Newsroom Ink and its storytelling brand journalism are featured in a book by Angelo Fernando, Chat Republic. The book explores the tools of social media and how corporations, publications, activists and citizen journalists use them to convey their messages.
Chat Republic is an in-depth description of every tree in the social media forest.
Fernando divides the book into three, distinct sections:
- Push-2-Talk – the friction that came into existence with the Internet
- Link Love – forging relations with a few clicks
- Chatter Boxes – tools used to hold conversations and tell stories.
To illustrate each section, the Arizona author uses examples of how the Internet and social media have changed lives around the world. From the “Occupy Wall Street” movement to uprisings in Iran and Egypt, from Wikipedia to podcasts, from Twitter to online newsrooms… the book documents the infancy and rise of the new voices in the chat republic.
The book addresses social media’s use both inside and outside of the corporate world, and how internal and exterior communications often are intertwined and drawn together.

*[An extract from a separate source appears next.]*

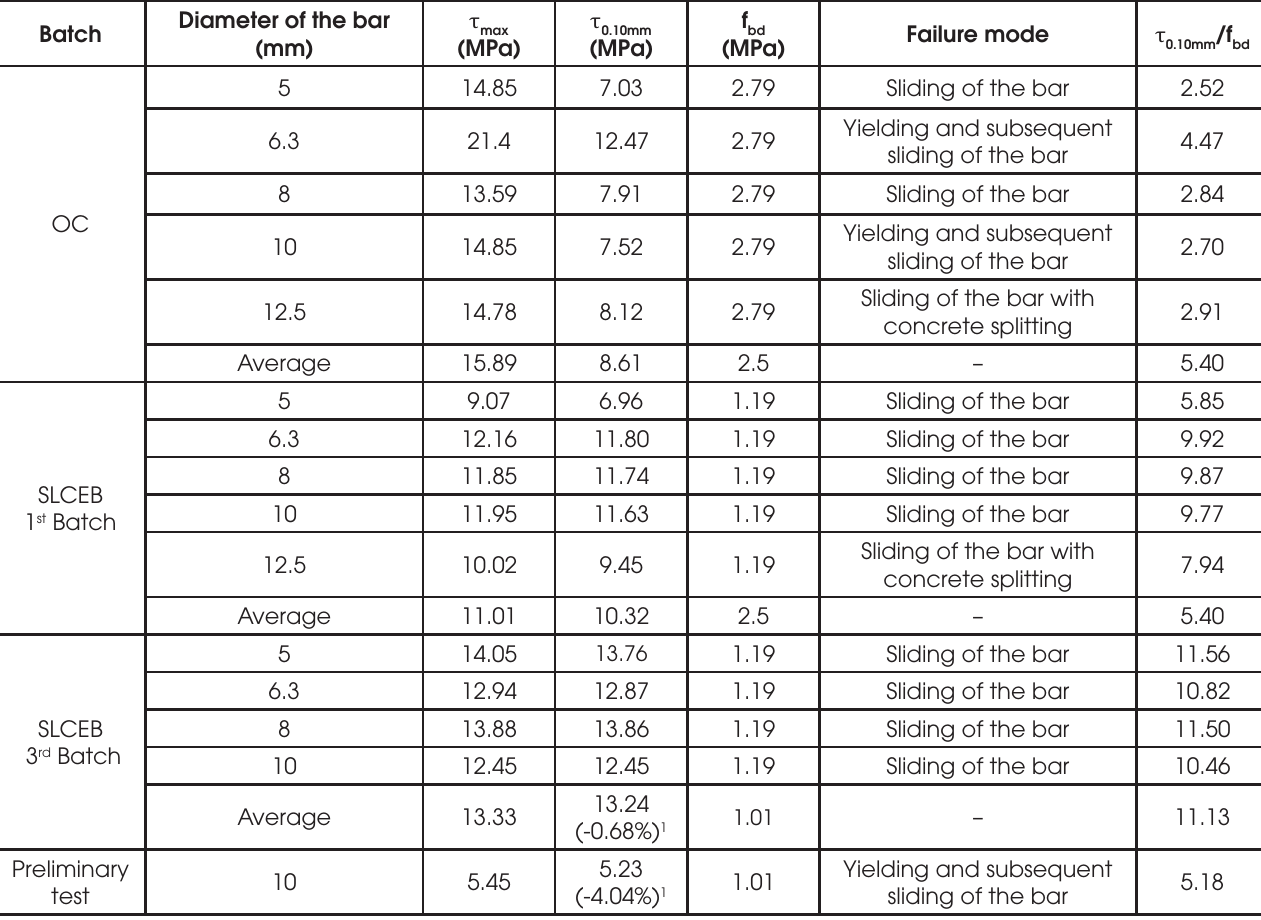
Average values for pull-out tests Batch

As more and more corporations today embrace all types of social media, it is important that their efforts be in sync with all aspects of the business.

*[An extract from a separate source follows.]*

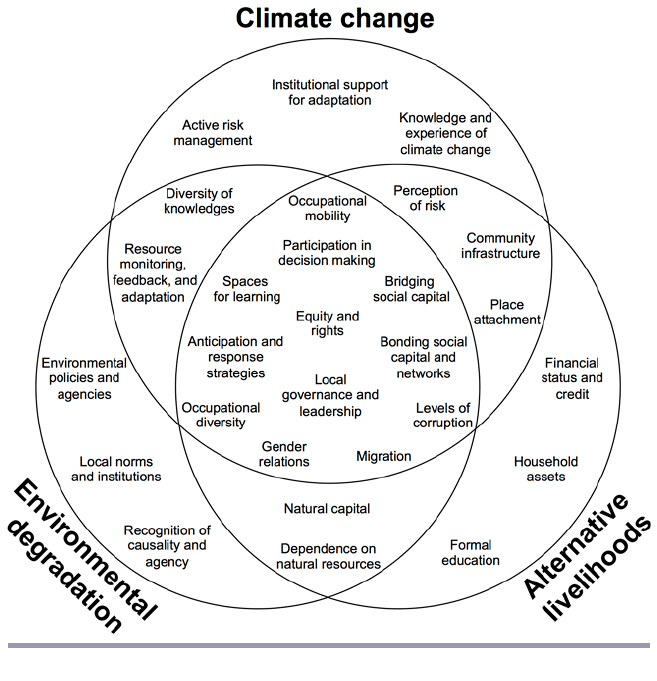
Fig. 1 . Contribution of components to community adaptive capacity to climate change, environmental degradation, and alternative livelihoods.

In the book, Springfield Lewis, Newsroom Ink’s vice president of strategic communications, explains: “People need a business narrative that advances the story.” All social media communications, from Twitter to corporate newsrooms, “must be hardwired and aligned to the business agenda.”
As this occurs, traditional forms of communications, such as news or press releases, lose their relevance. According to Fernando, “The press release is on life support.” As a result, companies and PR agencies are exploring new options to replace it.

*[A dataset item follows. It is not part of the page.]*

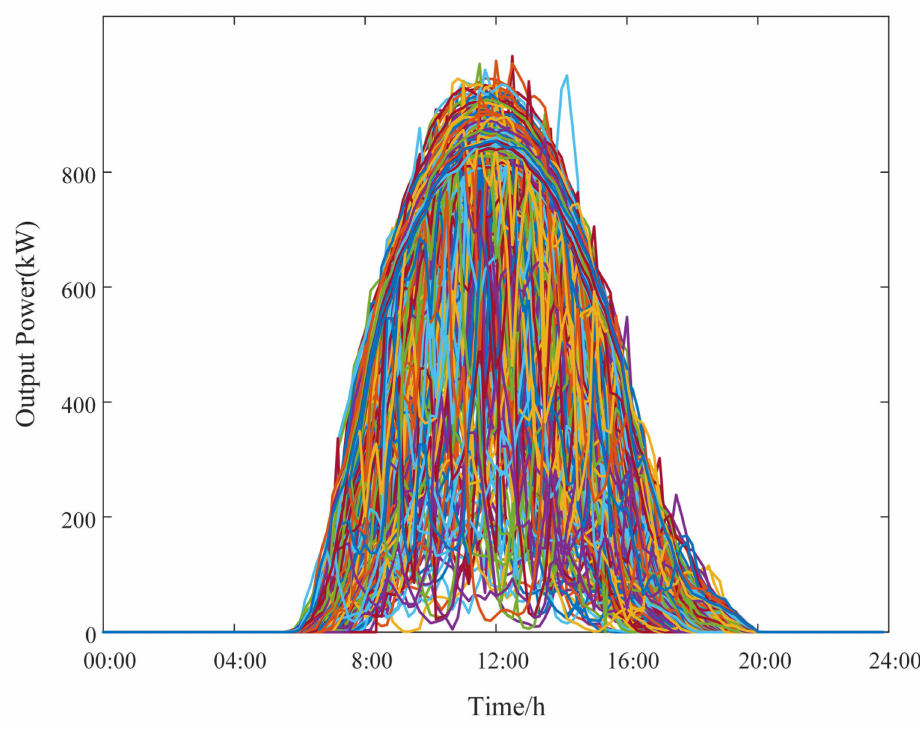
Figure 1. Annual daily output curve of photovoltaic power plants.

“Press releases are created by committees, edited by lawyers, and then sent out at great expense through Business Wire or PR Newswire to reach the digital and physical trash bins of tens of thousands of journalists,” said Tom Foremski of the Silicon Valley Watcher.
New tools such as the social media release and the online newsrooms are rapidly gaining acceptance by companies and traditional media. Storytelling, as done through brand journalism, is replacing the press or news release.
Bill Calder, executive editor at Intel’s online newsroom Free Press, in the book explains “he expects his writers – geeks with journalistic integrity, as he puts it – to look for the overlook stories and “weave in tidbits and facts that are interesting, without falling into the trap of marketing or PR-speak.”
Lewis believes “digital storytelling is often obsessed with delivery mechanisms. It is easy to become too distracted by the tools of spreading a message and not the quality of what is being written, videoed or shared.”
A former reporter for The Cincinnati Post and Rocky Mountain News, Lewis does take exception to one point in Chat Republic, which is traditional media no longer want complete stories.
“We have found that traditional media desire well-written, interesting and accurate newsroom stories crafted in a storytelling/brand journalism format,” he said.
“Almost every story Newsroom Ink does for LouisianaSeafoodNews.com, the newsroom for the Louisiana Seafood Promotion and Marketing Board, is used as inspiration or is picked up as written by traditional media.”
While Chat Republic does an excellent job in identifying every tree in the social media forest, it falls short in describing how the trees interact in creating a total social media landscape.
That said, the research Fernando has done on the history of the young, chat republic is incredible. Despite a few flaws, the book is an important milestone in understanding where the conversation started, where it is now, and how it will evolve into the future.